§ KETENTUAN TUGAS: Tulis ulang semua baris dari awal data hingga baris yang memuat "local contrast: on, module defaults" dengan mengganti "Before" menjadi "Original". Semua bagian lain harus tetap sama.

§ DAFTAR DATA:
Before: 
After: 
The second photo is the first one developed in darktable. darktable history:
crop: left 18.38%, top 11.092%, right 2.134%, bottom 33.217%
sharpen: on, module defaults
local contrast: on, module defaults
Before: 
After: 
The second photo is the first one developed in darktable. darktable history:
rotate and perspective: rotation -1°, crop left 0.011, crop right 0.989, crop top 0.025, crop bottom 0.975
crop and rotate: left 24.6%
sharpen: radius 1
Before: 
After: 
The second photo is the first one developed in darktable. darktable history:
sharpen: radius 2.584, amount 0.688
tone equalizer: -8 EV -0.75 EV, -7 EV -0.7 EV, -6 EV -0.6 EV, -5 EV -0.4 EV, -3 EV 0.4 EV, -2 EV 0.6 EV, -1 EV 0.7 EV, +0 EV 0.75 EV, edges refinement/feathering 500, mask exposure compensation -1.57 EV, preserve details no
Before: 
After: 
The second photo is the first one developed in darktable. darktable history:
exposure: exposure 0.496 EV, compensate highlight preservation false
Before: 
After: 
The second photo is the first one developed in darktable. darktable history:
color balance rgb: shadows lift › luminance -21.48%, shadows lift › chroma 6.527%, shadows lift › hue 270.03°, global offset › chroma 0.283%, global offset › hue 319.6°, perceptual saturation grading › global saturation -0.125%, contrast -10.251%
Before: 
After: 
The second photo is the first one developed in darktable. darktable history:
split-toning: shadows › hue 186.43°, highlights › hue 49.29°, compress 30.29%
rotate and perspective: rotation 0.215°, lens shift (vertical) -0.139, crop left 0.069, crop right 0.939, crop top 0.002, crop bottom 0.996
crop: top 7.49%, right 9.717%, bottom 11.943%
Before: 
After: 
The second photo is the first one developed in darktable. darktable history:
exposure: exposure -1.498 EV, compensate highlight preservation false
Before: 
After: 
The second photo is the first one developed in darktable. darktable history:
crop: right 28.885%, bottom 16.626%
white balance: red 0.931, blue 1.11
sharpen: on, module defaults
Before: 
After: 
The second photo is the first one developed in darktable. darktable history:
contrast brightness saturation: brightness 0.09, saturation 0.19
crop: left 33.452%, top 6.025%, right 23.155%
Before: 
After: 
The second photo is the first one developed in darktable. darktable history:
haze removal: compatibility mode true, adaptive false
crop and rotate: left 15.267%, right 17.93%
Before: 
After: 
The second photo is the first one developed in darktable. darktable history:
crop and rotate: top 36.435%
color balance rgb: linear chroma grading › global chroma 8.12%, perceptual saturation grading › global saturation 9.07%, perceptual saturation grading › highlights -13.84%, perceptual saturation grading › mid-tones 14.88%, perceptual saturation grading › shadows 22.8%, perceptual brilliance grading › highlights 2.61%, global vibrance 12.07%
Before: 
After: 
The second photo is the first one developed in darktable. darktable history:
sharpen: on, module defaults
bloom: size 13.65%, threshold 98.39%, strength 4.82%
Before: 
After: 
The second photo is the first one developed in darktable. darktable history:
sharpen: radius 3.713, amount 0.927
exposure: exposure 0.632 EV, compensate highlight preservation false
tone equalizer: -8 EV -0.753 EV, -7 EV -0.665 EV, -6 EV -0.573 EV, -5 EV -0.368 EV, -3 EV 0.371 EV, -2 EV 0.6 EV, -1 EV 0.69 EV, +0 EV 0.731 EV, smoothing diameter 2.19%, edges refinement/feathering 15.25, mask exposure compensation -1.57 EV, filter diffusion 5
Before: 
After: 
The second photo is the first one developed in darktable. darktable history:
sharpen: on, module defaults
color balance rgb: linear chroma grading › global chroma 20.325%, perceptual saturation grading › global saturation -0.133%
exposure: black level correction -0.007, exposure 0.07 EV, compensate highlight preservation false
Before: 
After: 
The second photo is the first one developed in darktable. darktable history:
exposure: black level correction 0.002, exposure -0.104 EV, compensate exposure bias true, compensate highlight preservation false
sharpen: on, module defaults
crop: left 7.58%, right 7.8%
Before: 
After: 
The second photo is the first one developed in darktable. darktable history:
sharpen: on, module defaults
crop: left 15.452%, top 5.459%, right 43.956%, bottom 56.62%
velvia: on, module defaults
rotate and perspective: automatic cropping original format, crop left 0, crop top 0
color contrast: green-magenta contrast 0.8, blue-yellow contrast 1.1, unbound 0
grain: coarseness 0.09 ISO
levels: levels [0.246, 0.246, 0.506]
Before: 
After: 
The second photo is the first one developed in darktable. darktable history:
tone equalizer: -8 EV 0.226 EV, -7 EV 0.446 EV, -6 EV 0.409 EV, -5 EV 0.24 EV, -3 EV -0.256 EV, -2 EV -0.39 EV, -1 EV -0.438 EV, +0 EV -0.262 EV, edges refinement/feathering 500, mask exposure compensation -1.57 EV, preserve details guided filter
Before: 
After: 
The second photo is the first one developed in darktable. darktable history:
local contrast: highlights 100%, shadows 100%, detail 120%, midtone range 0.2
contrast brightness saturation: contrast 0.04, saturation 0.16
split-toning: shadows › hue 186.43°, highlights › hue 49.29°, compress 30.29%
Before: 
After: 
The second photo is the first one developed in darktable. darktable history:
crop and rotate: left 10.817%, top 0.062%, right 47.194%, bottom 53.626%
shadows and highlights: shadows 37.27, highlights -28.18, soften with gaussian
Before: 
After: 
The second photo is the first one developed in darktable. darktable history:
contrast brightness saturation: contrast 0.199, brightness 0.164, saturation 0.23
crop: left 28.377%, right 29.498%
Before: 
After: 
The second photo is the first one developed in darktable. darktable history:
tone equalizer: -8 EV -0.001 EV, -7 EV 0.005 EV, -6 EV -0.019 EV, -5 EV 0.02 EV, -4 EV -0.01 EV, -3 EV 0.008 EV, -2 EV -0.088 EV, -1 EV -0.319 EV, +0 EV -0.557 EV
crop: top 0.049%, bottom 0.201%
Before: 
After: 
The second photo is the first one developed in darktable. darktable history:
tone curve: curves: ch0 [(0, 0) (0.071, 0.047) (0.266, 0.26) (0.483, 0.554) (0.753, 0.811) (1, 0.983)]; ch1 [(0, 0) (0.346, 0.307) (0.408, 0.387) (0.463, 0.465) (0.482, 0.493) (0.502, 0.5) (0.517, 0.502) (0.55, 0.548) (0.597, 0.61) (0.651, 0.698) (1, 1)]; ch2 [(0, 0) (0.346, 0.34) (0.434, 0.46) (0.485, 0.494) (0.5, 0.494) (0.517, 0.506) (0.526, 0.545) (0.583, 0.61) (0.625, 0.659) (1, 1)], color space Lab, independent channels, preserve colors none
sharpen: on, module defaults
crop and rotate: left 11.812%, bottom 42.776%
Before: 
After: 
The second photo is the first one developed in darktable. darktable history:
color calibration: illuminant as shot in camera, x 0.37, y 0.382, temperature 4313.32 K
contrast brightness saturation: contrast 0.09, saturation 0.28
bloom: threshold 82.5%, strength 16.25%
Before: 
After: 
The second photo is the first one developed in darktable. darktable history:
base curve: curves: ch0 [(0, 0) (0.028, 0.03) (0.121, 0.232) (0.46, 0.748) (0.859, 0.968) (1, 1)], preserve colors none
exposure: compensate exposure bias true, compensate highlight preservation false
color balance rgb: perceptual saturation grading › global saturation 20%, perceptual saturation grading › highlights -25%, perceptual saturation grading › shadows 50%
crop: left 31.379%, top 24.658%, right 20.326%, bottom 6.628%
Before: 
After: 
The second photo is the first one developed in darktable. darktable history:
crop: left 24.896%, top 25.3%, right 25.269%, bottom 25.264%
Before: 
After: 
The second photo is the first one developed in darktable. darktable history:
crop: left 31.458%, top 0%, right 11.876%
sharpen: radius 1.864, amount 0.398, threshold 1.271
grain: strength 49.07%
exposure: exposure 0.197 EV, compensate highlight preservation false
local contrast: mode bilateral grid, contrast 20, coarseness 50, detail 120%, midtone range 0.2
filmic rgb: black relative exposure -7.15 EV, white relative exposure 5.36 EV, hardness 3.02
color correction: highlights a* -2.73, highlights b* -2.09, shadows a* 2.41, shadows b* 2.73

§ PENYELESAIAN:
Original: 
After: 
The second photo is the first one developed in darktable. darktable history:
crop: left 18.38%, top 11.092%, right 2.134%, bottom 33.217%
sharpen: on, module defaults
local contrast: on, module defaults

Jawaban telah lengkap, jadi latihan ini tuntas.